Ironisnya, pengarahan pemikiran pada hal-hal positif ini—tentang apa yang lebih baik, apa yang lebih unggul—hanya akan mengingatkan diri kita lagi dan lagi tentang kegagalan kita, kekurangan kita, apa yang seharusnya kita lakukan namun gagal kita wujudkan. Bagaimanapun, jika seseorang sungguh bahagia, dia tidak akan merasa perlu untuk berdiri di depan cermin dan mengulang-ulang ucapan kalau dia bahagia. Dia bahagia, ya bahagia begitu saja.
ada sebuah ungkapan di Texas: “Anjing paling mungil menggonggong paling keras”. Seseorang yang percaya diri tidak merasa perlu untuk membuktikan kalau dia pecaya diri. Seorang wanita yang kaya tidak merasa perlu untuk meyakinkan seorang pun kalau dia kaya. Entah anda seperti itu atau tidak. Dan jika anda setiap saat memimpikan sesuatu, anda sebenarnya sedang menguatkan realitas bawah sadar anda, lagi dan lagi: bahwa anda bukan itu.
Setiap iklan TV yang diproduksi ingin agar anda percaya bahwa kunci suatu kehidupan yang baik adalah pekerjaan yang lebih baik, atau mobil yang lebih mewah, atau pacar yang lebih cantik, atau hot tub dengan kolam pompa untuk anak-anak. Dunia secara konstan mencecar anda bahwa jalan menuju kehidupan yang lebih baik adalah lebih, lebih, lebih—beli lebih banyak, dapatkan lebih banyak, buat lebih banyak, bercinta lebih banyak, jadi lebih dan lebih. Anda secara konstan dibombardir dengan pesan untuk memedulikan apa saja, kapan saja. Berpikir untuk membeli TV baru. Liburan ke destinasi yang lebih baik daripada rekan kerja anda. Beli ornament taman baru. Bahkan anda didorong untuk mempertimbangkan membeli tongsis yang cocok.
Mengapa?

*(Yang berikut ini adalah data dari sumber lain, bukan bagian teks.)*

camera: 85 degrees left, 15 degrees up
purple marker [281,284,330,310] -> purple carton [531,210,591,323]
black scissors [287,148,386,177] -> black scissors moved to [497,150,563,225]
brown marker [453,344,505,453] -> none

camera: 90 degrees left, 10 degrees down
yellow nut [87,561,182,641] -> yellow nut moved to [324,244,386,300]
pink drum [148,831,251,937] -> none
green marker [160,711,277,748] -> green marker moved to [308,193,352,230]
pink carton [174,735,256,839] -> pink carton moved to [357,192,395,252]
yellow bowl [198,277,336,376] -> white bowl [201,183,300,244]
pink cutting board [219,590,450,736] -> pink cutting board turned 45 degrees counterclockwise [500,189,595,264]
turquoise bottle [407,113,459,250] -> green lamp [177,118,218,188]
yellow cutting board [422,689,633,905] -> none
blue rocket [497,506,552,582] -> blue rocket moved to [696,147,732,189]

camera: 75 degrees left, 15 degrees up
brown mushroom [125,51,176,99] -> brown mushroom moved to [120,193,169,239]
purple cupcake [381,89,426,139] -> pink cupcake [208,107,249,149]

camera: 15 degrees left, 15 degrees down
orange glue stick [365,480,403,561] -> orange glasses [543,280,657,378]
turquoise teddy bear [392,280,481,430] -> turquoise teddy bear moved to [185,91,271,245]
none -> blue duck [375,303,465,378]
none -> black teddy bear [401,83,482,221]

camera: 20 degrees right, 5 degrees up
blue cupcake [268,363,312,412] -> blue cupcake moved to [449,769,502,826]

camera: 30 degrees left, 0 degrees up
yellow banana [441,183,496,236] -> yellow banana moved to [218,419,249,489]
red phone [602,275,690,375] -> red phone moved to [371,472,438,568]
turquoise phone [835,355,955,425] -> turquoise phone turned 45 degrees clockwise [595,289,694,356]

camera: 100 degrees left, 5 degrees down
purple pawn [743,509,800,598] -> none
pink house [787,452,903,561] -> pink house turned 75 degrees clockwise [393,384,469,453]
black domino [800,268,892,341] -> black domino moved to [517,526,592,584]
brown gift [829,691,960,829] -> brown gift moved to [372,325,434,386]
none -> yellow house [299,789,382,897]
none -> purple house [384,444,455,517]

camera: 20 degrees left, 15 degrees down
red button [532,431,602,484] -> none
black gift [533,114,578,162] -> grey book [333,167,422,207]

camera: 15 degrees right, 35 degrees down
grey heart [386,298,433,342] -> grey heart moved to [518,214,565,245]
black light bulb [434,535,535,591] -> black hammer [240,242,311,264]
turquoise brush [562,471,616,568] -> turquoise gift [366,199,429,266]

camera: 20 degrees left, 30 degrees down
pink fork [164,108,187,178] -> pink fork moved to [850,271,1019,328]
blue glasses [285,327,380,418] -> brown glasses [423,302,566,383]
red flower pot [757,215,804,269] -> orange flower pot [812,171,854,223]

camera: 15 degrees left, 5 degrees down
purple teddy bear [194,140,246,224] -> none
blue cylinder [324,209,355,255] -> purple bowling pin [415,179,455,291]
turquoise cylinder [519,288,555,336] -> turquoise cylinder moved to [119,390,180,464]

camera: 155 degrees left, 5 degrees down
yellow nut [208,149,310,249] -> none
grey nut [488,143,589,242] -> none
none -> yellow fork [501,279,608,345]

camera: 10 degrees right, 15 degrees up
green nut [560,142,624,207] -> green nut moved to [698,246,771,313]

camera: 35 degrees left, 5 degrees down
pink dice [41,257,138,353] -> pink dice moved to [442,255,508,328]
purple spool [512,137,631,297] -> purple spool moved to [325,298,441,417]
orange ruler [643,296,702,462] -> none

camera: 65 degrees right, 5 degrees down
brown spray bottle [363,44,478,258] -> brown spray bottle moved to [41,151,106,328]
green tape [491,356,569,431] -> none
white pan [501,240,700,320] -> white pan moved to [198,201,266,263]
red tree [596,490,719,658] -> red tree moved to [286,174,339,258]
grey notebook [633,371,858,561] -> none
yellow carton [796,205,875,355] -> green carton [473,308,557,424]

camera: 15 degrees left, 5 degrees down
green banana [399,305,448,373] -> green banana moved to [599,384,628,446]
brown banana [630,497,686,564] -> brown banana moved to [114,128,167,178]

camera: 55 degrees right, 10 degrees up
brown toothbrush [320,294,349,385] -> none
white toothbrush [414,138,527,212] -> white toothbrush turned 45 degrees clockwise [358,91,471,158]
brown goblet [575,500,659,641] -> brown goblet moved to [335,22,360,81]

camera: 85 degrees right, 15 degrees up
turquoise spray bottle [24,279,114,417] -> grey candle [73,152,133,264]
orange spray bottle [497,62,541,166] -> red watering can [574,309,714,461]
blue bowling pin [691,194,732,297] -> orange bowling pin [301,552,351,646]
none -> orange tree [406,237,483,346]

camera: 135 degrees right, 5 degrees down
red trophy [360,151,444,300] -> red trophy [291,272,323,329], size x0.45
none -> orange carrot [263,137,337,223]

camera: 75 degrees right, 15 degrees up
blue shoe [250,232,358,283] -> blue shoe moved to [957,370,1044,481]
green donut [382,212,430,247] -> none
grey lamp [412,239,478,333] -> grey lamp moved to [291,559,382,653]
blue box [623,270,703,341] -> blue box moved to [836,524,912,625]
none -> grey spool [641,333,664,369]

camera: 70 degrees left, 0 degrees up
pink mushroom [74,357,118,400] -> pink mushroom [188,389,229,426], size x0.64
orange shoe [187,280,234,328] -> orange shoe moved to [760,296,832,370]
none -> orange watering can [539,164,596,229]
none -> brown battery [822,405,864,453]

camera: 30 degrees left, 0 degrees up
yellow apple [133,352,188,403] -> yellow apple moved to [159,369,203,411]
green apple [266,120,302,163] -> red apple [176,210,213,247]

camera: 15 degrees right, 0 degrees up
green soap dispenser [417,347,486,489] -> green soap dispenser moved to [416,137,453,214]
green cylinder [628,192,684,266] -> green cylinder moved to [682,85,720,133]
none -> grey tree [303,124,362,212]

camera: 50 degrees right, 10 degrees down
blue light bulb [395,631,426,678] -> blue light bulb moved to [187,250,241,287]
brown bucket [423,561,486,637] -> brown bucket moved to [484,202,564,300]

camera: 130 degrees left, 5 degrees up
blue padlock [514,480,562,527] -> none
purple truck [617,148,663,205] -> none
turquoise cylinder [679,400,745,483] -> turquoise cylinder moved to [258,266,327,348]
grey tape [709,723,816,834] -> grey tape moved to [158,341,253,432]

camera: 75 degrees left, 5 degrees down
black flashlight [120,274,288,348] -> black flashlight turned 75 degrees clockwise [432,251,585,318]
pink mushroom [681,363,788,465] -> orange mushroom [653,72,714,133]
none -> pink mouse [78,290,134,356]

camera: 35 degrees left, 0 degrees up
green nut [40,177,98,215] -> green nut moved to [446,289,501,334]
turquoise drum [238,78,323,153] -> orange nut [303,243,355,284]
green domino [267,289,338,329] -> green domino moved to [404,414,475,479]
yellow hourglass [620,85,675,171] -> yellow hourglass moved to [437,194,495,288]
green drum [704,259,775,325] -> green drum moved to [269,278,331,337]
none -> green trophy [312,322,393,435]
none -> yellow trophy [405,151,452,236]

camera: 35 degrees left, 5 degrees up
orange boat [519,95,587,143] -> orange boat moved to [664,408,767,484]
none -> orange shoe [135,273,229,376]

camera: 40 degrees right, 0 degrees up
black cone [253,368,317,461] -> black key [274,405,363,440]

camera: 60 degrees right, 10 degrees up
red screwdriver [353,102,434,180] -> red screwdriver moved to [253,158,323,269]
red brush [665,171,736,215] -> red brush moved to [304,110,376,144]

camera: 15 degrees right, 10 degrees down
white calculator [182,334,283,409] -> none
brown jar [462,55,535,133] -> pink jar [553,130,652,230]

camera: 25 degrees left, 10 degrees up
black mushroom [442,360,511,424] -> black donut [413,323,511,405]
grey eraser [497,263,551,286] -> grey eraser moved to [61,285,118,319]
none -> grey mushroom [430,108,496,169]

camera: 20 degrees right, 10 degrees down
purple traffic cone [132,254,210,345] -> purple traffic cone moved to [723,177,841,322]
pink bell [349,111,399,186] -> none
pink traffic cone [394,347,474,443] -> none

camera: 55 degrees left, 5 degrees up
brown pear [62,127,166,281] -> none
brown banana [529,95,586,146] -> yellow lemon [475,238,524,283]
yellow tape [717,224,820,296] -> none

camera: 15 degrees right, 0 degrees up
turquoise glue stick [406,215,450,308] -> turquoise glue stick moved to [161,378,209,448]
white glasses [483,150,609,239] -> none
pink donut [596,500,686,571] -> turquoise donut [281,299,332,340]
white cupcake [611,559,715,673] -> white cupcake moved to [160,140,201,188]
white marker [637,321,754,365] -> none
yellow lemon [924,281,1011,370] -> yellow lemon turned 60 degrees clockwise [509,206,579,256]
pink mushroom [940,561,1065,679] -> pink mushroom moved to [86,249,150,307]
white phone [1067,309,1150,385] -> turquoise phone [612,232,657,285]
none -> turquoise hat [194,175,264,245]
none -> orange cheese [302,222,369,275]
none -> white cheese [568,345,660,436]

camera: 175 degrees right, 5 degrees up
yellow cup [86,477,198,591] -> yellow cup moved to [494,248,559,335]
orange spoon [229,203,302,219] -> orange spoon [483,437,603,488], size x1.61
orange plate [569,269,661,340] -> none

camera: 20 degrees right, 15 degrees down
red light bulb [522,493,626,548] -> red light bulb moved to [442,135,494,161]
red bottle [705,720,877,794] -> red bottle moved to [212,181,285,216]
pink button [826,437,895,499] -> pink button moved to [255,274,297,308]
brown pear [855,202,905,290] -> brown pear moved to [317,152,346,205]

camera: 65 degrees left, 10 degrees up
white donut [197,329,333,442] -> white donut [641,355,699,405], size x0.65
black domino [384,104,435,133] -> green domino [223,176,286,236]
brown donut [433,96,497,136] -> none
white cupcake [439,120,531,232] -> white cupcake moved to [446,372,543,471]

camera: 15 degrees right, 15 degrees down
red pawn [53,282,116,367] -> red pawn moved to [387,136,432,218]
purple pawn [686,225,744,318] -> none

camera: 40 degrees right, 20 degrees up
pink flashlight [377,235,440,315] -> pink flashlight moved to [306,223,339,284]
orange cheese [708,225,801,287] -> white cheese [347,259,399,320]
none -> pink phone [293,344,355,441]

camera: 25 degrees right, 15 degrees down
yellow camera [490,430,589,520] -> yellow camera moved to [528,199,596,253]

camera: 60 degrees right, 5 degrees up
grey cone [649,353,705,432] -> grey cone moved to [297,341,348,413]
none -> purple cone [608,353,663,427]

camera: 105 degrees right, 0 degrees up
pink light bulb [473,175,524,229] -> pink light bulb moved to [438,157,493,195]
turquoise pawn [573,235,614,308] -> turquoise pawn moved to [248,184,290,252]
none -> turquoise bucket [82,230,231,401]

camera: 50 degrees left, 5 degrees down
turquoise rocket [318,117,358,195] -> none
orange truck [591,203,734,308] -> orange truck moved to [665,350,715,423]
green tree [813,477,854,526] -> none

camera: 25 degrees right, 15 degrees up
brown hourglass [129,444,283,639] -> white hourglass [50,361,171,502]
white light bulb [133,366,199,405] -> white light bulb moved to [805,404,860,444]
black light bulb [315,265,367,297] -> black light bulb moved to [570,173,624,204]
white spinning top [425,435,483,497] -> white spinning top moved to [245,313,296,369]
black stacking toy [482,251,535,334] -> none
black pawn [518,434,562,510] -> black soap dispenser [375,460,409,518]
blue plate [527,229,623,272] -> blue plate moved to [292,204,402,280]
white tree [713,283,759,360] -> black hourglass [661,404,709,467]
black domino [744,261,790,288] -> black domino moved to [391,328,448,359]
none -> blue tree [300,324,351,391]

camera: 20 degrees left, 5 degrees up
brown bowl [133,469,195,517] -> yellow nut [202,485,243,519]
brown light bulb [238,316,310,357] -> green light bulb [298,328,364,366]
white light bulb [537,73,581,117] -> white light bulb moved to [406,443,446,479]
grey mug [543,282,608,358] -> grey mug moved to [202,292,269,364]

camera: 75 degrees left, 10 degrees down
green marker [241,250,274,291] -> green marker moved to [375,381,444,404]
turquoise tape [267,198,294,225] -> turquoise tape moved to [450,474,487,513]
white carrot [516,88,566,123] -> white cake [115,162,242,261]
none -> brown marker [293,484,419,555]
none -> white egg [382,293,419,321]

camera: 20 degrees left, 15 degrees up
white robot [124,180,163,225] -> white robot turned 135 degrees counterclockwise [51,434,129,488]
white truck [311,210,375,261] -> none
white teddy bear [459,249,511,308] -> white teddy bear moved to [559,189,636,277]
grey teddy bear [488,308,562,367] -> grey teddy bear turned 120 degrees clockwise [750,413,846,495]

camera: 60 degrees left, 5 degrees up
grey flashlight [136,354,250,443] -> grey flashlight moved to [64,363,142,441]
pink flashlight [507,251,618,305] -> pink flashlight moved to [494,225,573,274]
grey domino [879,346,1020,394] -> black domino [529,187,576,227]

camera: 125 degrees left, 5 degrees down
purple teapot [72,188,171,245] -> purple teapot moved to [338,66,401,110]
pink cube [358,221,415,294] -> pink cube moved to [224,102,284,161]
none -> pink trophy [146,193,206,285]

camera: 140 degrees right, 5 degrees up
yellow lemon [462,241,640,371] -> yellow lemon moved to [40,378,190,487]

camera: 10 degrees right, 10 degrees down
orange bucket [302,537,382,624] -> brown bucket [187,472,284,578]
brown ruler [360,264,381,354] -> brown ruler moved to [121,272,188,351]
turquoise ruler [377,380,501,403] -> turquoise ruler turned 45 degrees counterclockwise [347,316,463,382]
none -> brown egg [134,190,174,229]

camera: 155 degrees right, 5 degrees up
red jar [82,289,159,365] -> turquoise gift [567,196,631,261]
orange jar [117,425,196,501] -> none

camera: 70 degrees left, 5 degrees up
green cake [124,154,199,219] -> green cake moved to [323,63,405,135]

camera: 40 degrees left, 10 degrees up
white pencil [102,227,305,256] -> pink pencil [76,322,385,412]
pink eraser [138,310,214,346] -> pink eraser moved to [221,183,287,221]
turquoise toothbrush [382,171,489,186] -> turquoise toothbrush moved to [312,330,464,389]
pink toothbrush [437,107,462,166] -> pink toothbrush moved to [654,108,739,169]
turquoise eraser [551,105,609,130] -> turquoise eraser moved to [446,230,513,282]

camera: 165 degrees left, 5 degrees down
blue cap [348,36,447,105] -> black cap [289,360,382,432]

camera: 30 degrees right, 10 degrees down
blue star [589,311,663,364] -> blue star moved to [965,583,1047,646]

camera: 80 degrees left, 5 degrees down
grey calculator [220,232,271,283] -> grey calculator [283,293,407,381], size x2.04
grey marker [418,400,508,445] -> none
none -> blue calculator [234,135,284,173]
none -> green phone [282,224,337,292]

Dugaan saya: karena membeli lebih banyak barang baik untuk bisnis.
Dan walau memang tidak ada yang salah dari sisi bisnis, masalahnya justru: memedulikan terlalu banyak hal akan berakibat buruk untuk kesehatan mental anda. Ini membuat anda menjadi terlalu terikat padahal-hal yang dangkal dan palsu, anda membiarkan hidup anda demi mengejar fatamorgana kebahagiaan dan kepuasan. Kunci untuk kehidupan yang baik bukan tentang memedulikan lebih banyak hal; tapi tentang memedulikan hal yang sederhana saja, hanya peduli tentang apa yang benar dan mendesak dan penting.